Comment cartographier un peuplement forestier sur le terrain
Méthode terrain pour délimiter et cartographier un peuplement forestier : GPS, identification des transitions et organisation de la carte.
Un peuplement forestier est un ensemble d'arbres suffisamment homogène pour être géré comme une unité : même essence dominante, même classe d'âge, même densité. Savoir le délimiter et le cartographier est la base de toute gestion forestière sérieuse. Voici comment procéder sur le terrain.
Pourquoi cartographier ses peuplements
La cartographie des peuplements est le socle du Plan Simple de Gestion (PSG), obligatoire pour toute forêt privée de plus de 25 hectares en France. Mais même en dessous de ce seuil, connaître la répartition de ses peuplements permet de planifier les coupes, d'identifier les zones à éclaircir et de valoriser son patrimoine forestier.
Un propriétaire qui connaît ses peuplements peut estimer son volume sur pied, prévoir ses revenus de coupe et dialoguer efficacement avec un gestionnaire ou un expert forestier. C'est aussi un argument de poids lors d'une vente : un bien forestier cartographié se négocie mieux.
Comment identifier les limites d'un peuplement sur le terrain
Un changement de peuplement se repère à plusieurs indices visuels :
- Changement d'essence dominante — Le passage d'une futaie de chênes à une plantation de pins se voit immédiatement. En peuplements mélangés, c'est la proportion relative des essences qui change.
- Changement d'âge ou de hauteur — Une régénération naturelle de 5 ans ne ressemble en rien à une futaie de 60 ans. La rupture de canopée est nette.
- Changement de densité — Un peuplement récemment éclairci se distingue d'un peuplement dense par l'espacement des tiges et la lumière au sol.
- Changement de traitement sylvicole — Taillis, futaie régulière, futaie irrégulière ou taillis-sous-futaie ont des physionomies très différentes.
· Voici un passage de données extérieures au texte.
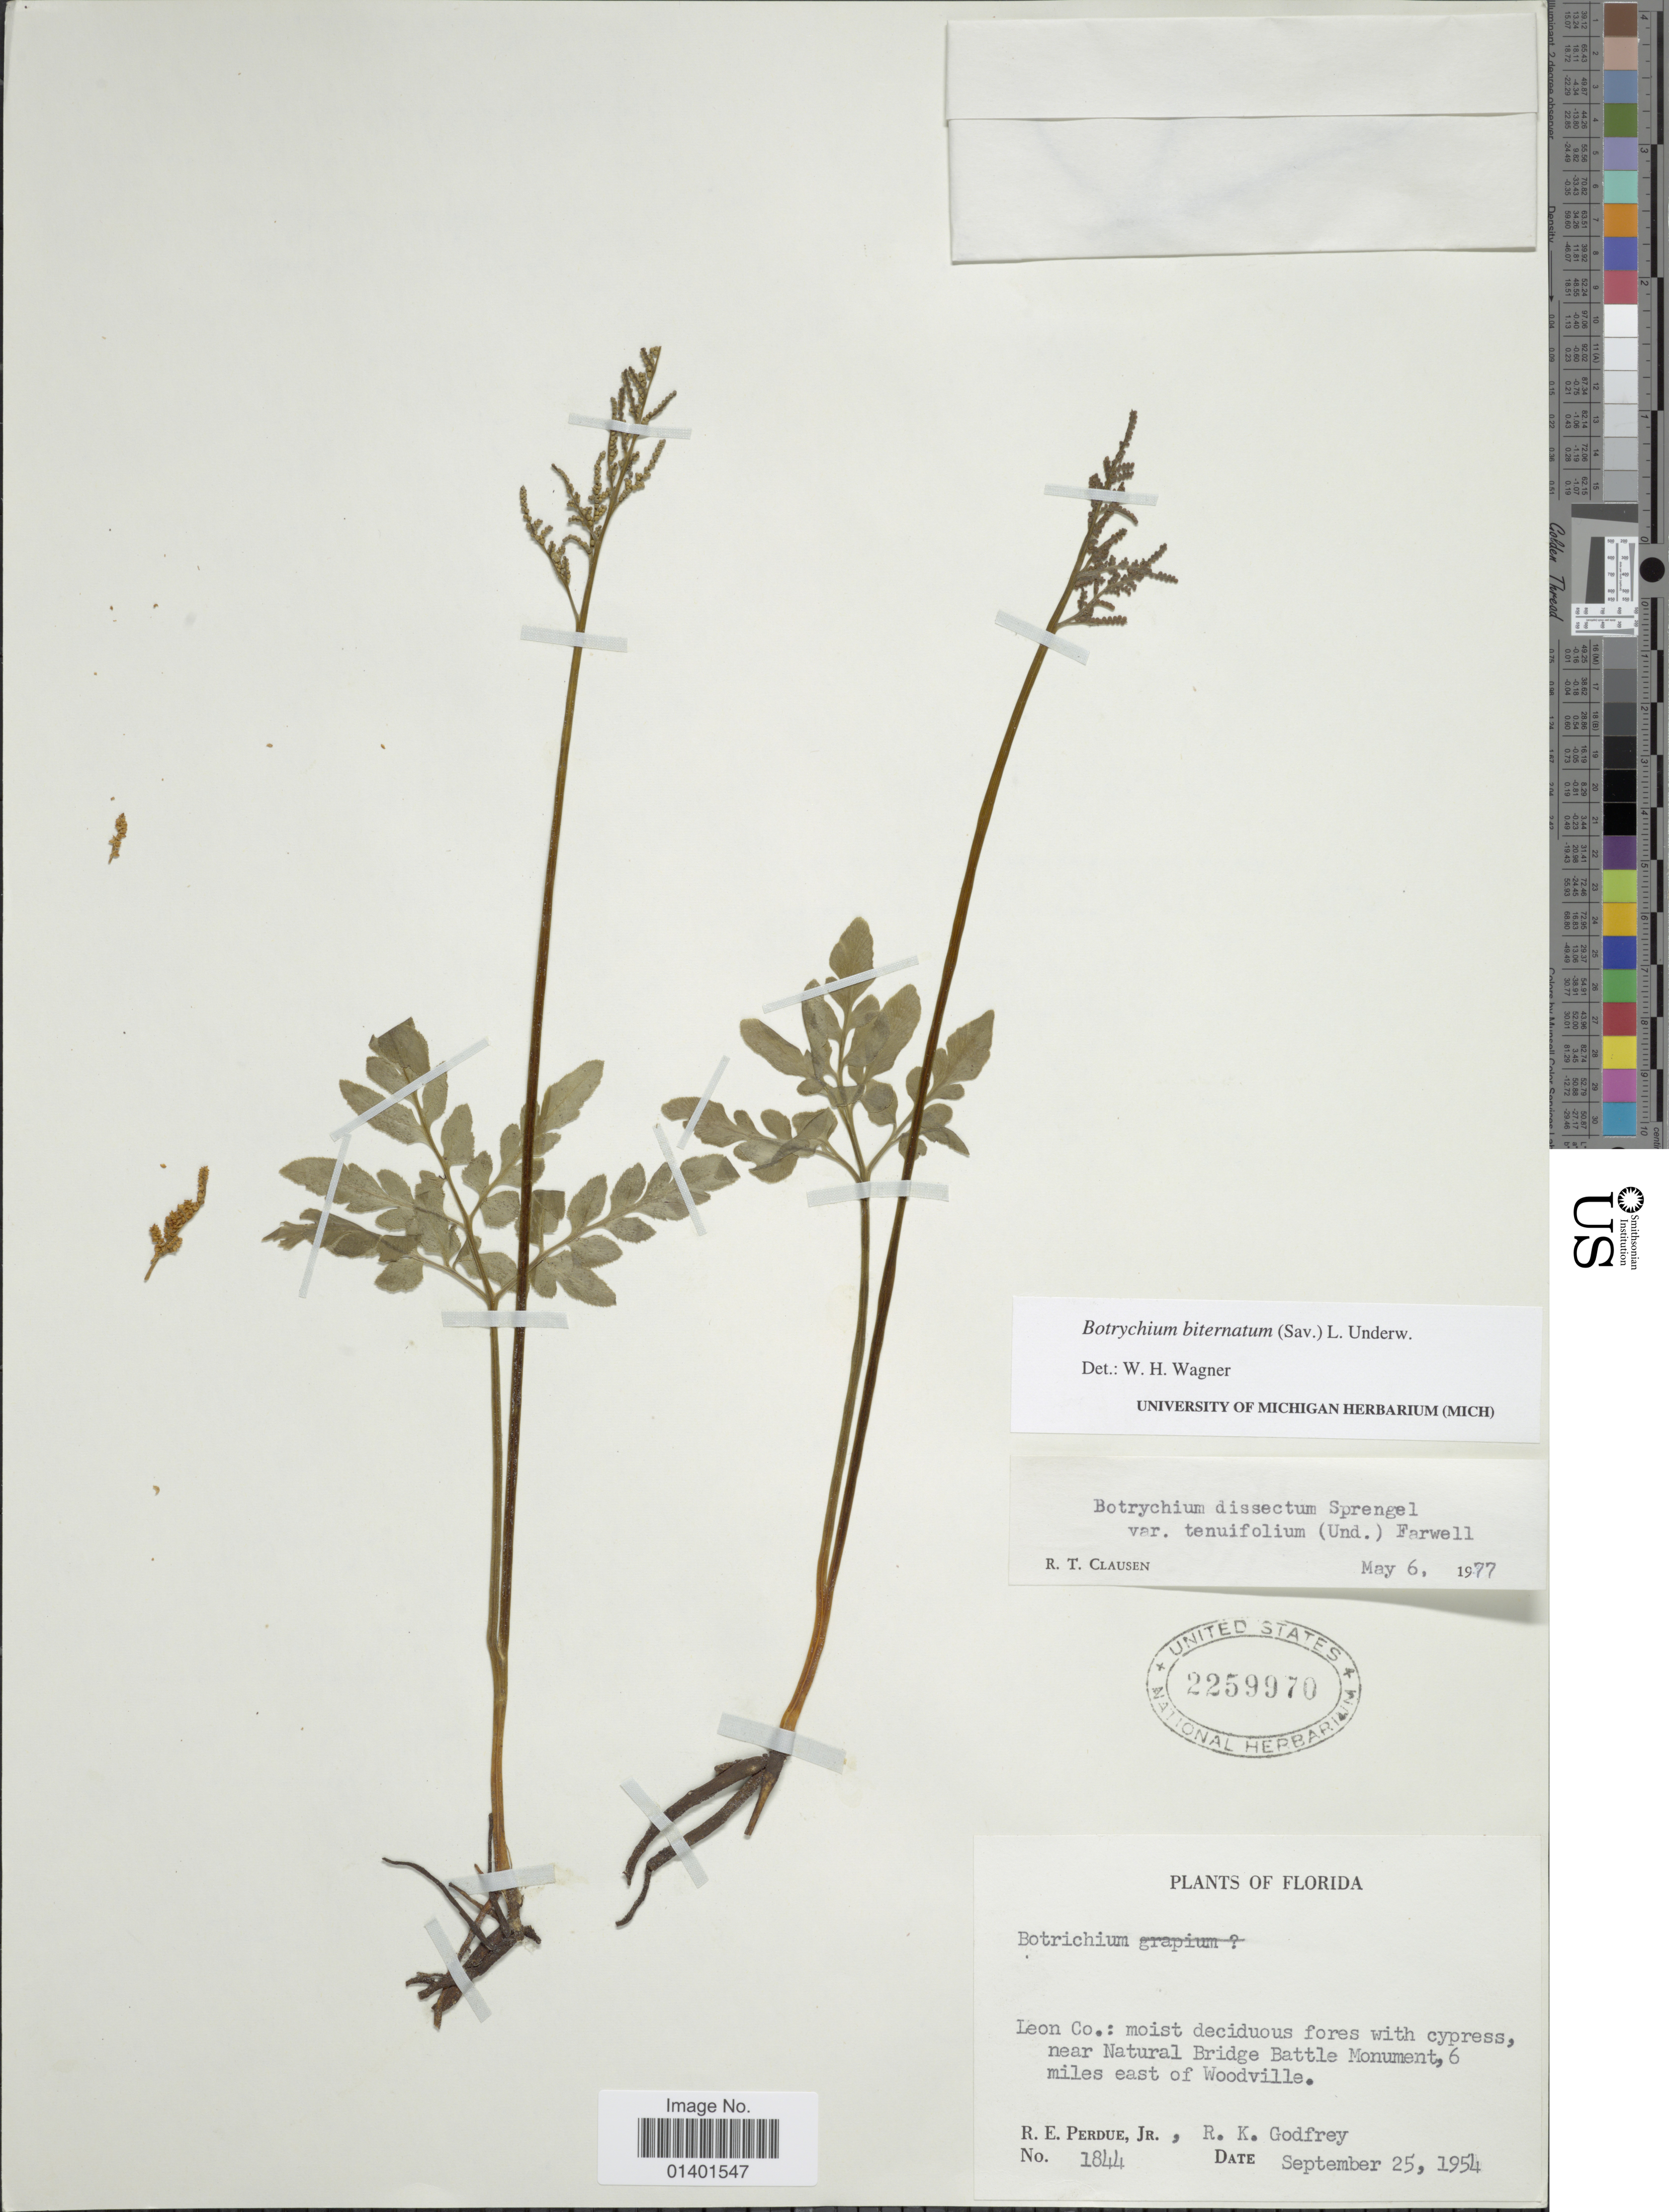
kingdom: Plantae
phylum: Tracheophyta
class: Polypodiopsida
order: Ophioglossales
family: Ophioglossaceae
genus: Botrychium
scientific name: Botrychium biternatum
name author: (Sav.) Underw.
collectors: R. E. Perdue & R. K. Godfrey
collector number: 1844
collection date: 1954-09-25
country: United States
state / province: Florida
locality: Leon Co.: near Natural Bridge Battle Monument, 6 miles east of Woodville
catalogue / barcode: US 2259970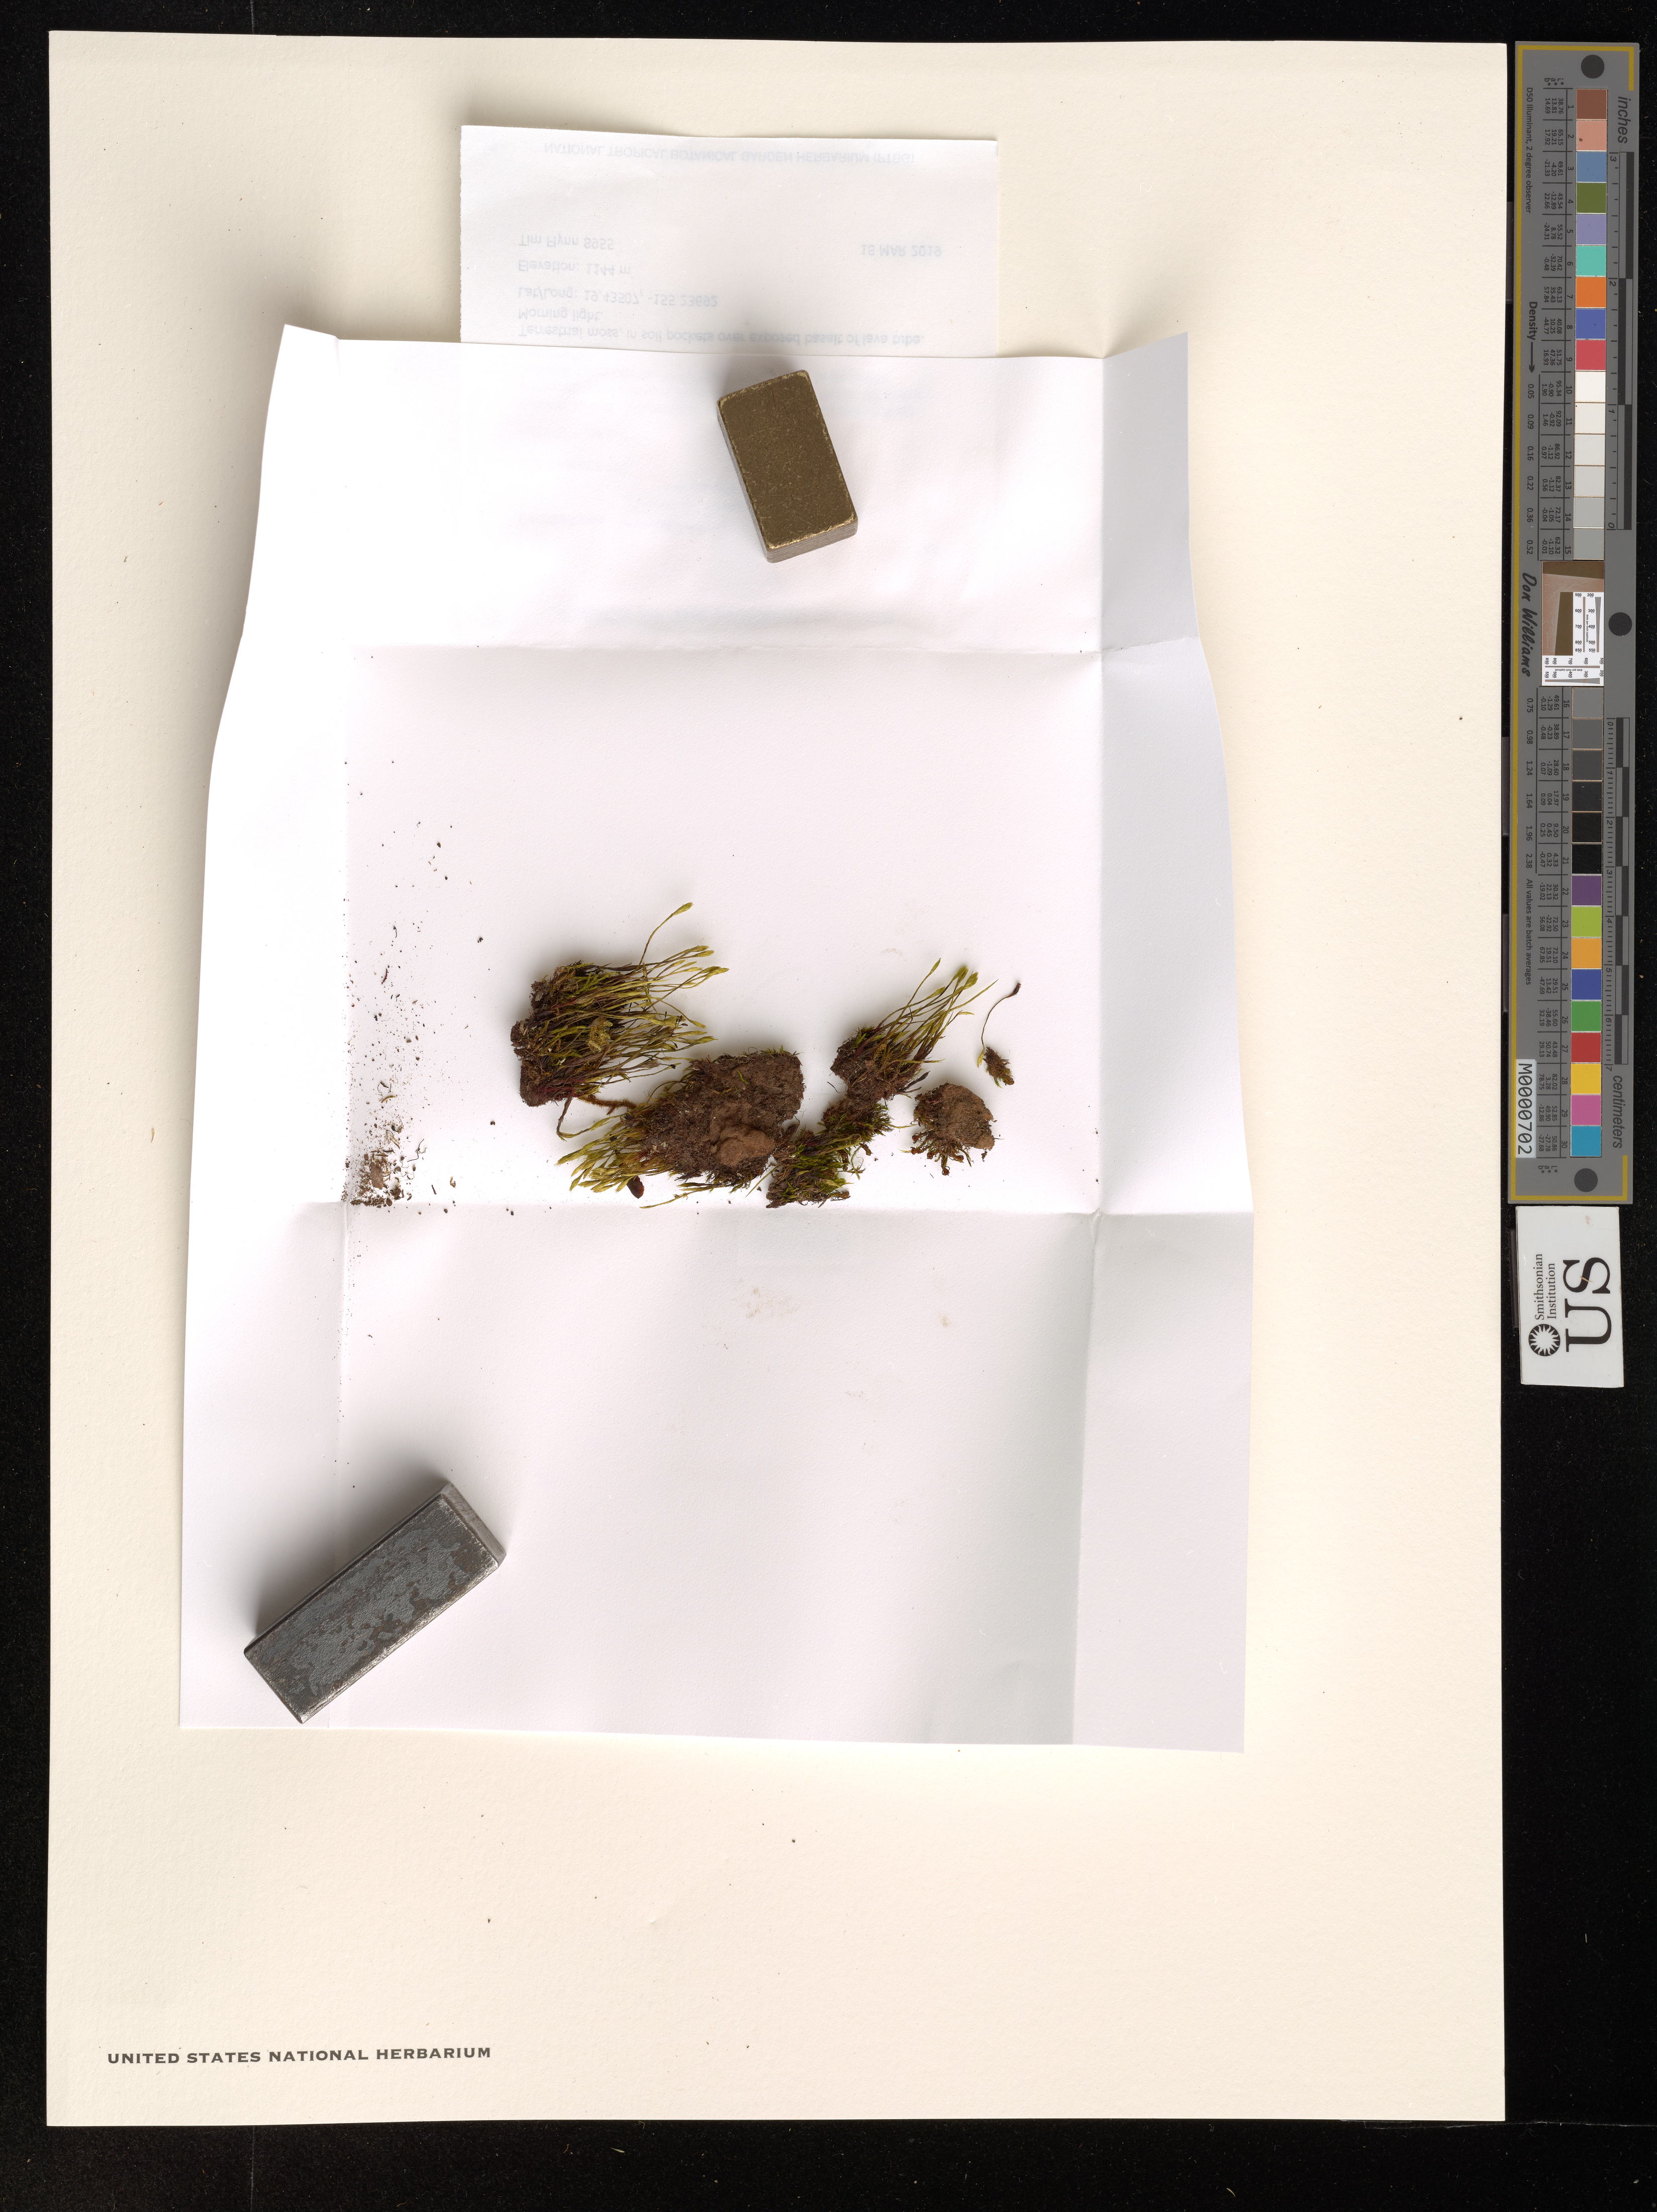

Méthode terrain pour délimiter un peuplement
La cartographie se fait en marchant le long des transitions entre peuplements, GPS en main. Voici la méthode :
- Partez d'un point identifiable (borne, croisement de chemins, angle de parcelle) et enregistrez-le comme point de départ.
- Longez la limite du peuplement en traçant un polygone GPS. Marchez à l'endroit où le changement d'essence, d'âge ou de densité est le plus net. Inutile de chercher une précision au mètre — une limite de peuplement est par nature progressive sur quelques mètres.
- Annotez chaque zone avec l'essence dominante, une estimation de l'âge, la densité ressentie et l'état sanitaire général. Ces notes enrichissent considérablement la carte.
- Fermez le polygone en revenant au point de départ ou en rejoignant une limite déjà tracée (chemin, limite cadastrale).
Une application comme Sylvie Forêt permet de tracer ces polygones directement sur la carte IGN, de les annoter et de les retrouver à chaque visite.
Quelle précision viser
Pour un PSG ou une gestion courante, une précision GPS de 3 à 5 mètres suffit largement. Les limites de peuplements ne sont pas des limites juridiques : elles évoluent naturellement avec le temps (régénération, chablis, coupes). L'important est de disposer d'une carte lisible qui reflète la réalité du moment.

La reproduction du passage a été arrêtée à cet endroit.